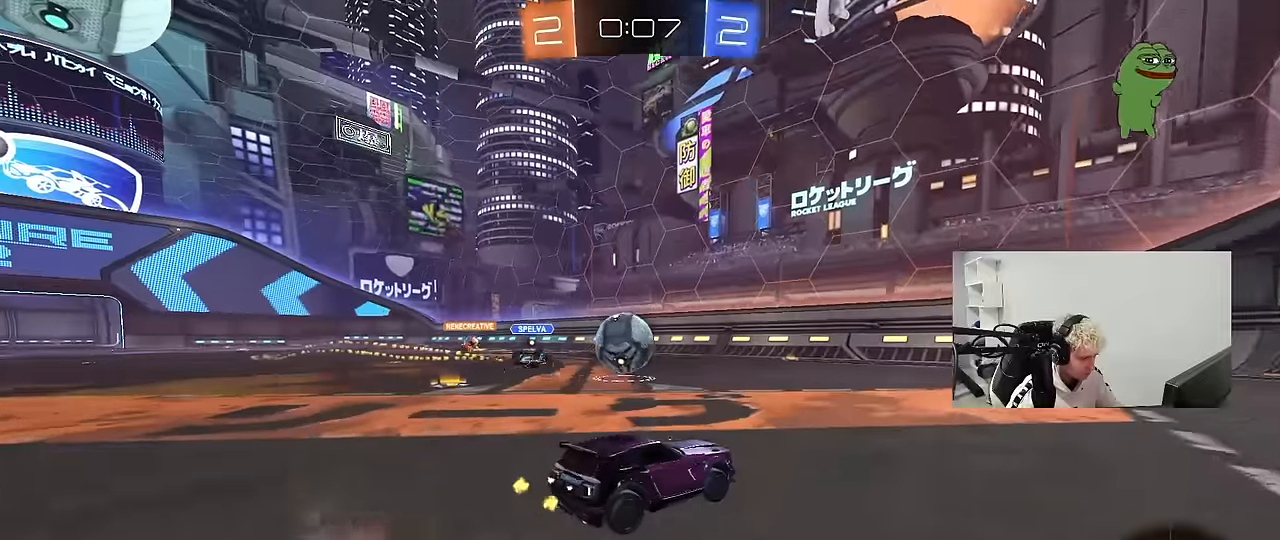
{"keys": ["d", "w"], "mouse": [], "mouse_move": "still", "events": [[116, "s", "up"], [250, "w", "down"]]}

* * *

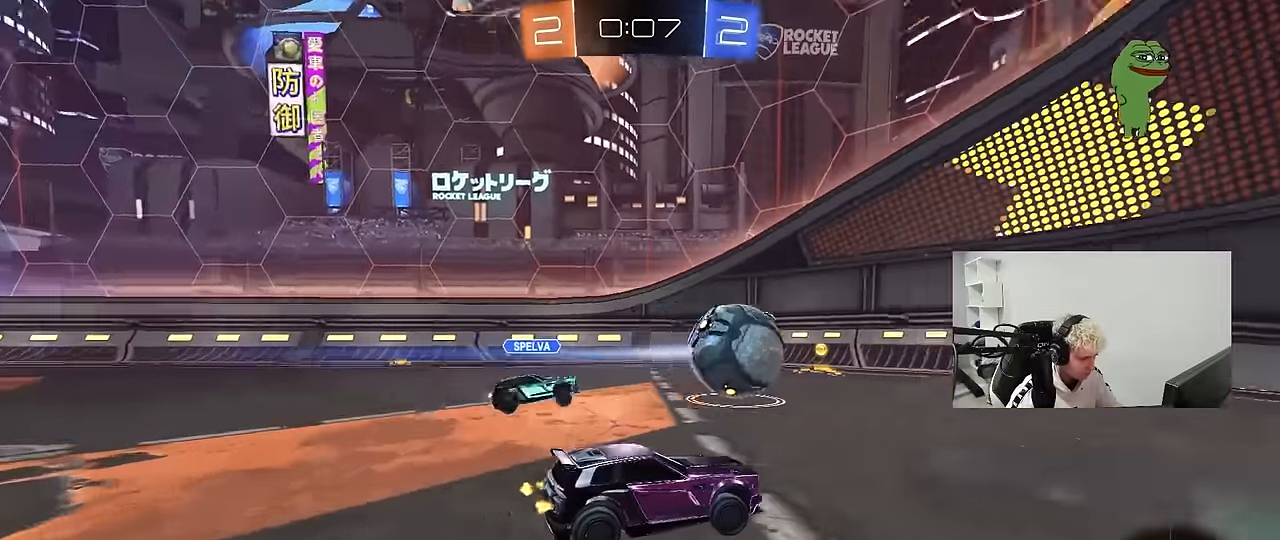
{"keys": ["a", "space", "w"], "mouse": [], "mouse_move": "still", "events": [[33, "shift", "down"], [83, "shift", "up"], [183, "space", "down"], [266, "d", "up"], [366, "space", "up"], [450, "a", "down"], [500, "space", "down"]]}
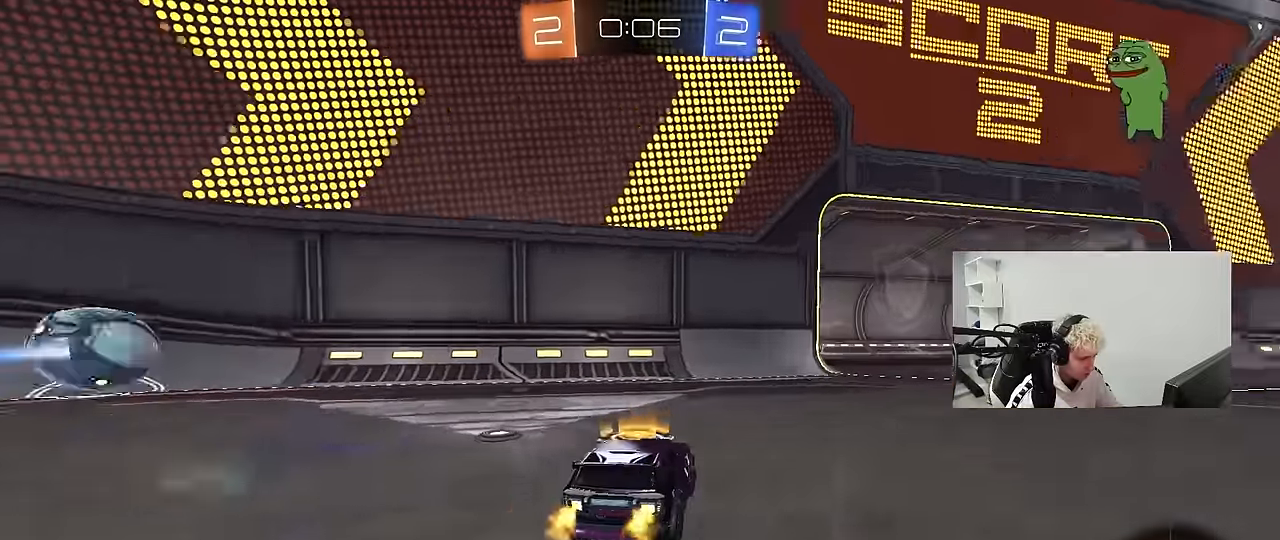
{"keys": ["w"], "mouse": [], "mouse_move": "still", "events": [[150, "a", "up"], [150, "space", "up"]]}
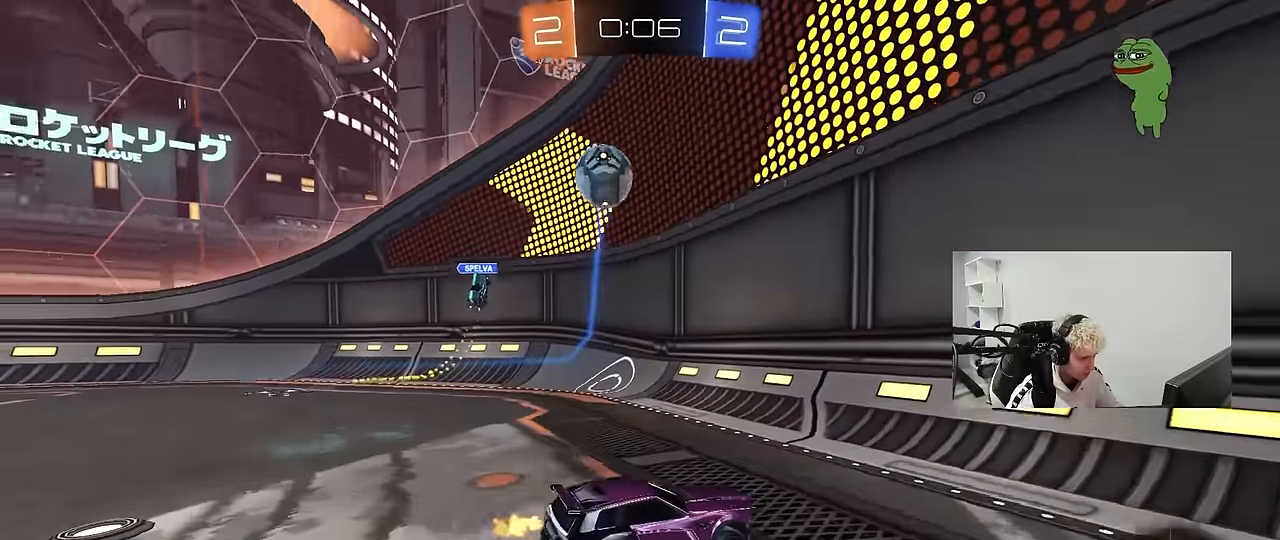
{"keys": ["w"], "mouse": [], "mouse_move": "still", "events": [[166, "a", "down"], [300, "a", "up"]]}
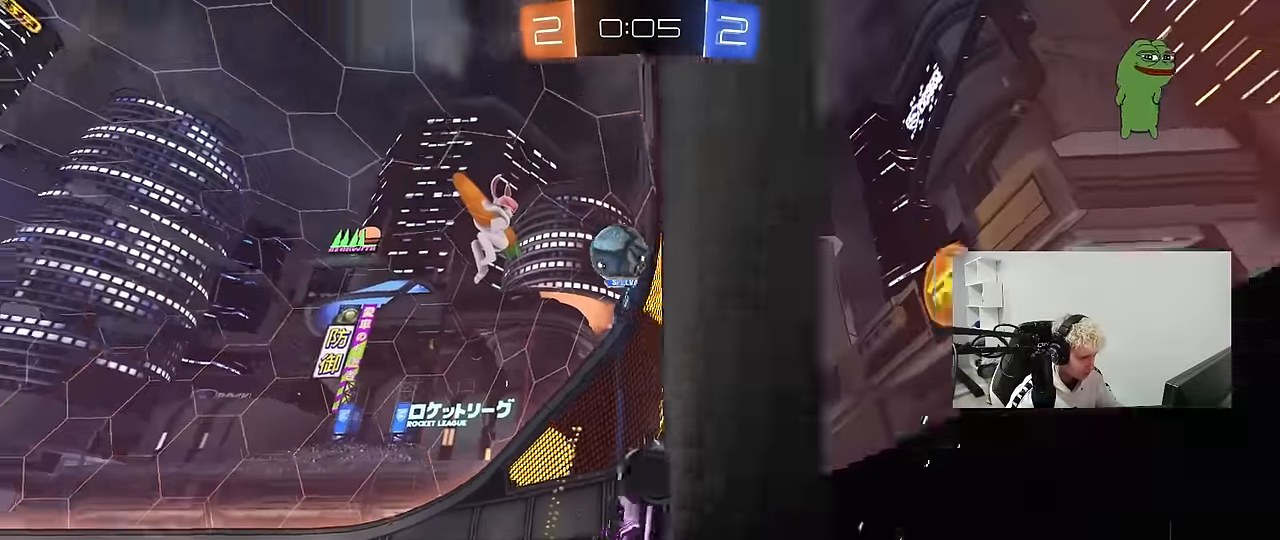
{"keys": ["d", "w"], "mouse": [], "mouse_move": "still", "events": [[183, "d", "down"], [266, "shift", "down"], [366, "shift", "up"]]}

# Assigned task
Looking at the material above, count the lines where the word "space" occurs, and answer with that count alone.

# Task response
2